The other major problem with this film is that it is too short, and especially with so much screen time trying to homogenize the film series with the game series an additional half hour could have done this movie a great deal of good, not killing off key characters like Douglas Cartland (who had a major role in the game) and not changing Vincent’s role in the story would have helped too, as would have keeping Harry Mason’s fate consistent with the game as well, Sean Bean usually gets killed in the movies he’s in anyway, but it would have helped get the audience more emotionally invested than just a rescue effort which we all knew would succeed. In the game Vincent is a far more sinister character, and Claudia Wolf’s role is much larger as well, I am a fan of Carrie Ann Moss so seeing her so under used was sad for me, and even sadder was, once again trying to homogenize the game and movie, it turns out she was Cristabella’s sister, a change that is a bit of a stretch, oh and also Vincent’s mother, an even bigger stretch. The film should have spent more time developing the characters, and the most important character that should have been developed is Silent Hill itself. You get to see surprisingly little of it, true that in the game once you got through the mall the game was a little more than half way over, but the movie grabs you by the hand and then rushes to the end like a scared wife at Nightmare on 13th (Yes Becky I’m talking about you.) It doesn’t allow you much time to soak in the visuals, which, like the first film, were pretty amazing, but the first film did allow time to enjoy it, but this film doesn’t, but the movie does make damn good use of Robbie the Rabbit and good on them for doing in the movie what was never, and should have been done in the games with Robbie.
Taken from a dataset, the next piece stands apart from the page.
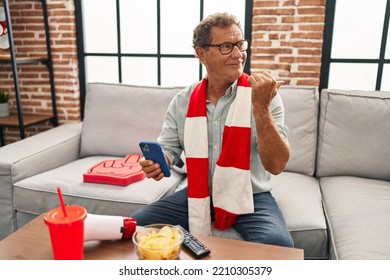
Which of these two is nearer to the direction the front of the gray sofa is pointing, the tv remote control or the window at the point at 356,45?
the tv remote control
As far as the 3D goes, I am never doing 3D at the Gateway theater again. They force you to use their own, I believe active shutter lenses, they are not fresh lenses, they are dirty, grimy and over all the picture is darkened. Newer, passive 3D glasses allow more light to pass through them. My home TV even bumps up the brightness to compensate for the loss of luminosity the glasses cause. At home the 3D is brilliant, not so at this particular theater. As a fan of 3D I can see why if this is what people experience with it why they hate it. It was hard to judge the 3D of this movie due to the poor equipment of the theater. Usually Hollywood Connections has great 3D, but the Gateway Megaplex…? Never again.
Lastly I do like this film, unlike most critics; it is an enjoyable popcorn flick. As good as the games? Not even close, but let’s give it points for at least trying a lot harder than its predecessor. Once again it's problems stem largely where it strays from the original source material, but it’s not a completely bad film either and is certainly one of the better game-to-film adaptations out there, with neat visuals and decent acting and a story that has its problems but is good over all I do have to give this film three stars out of five, okay, but nothing to write home about, but still worth seeing.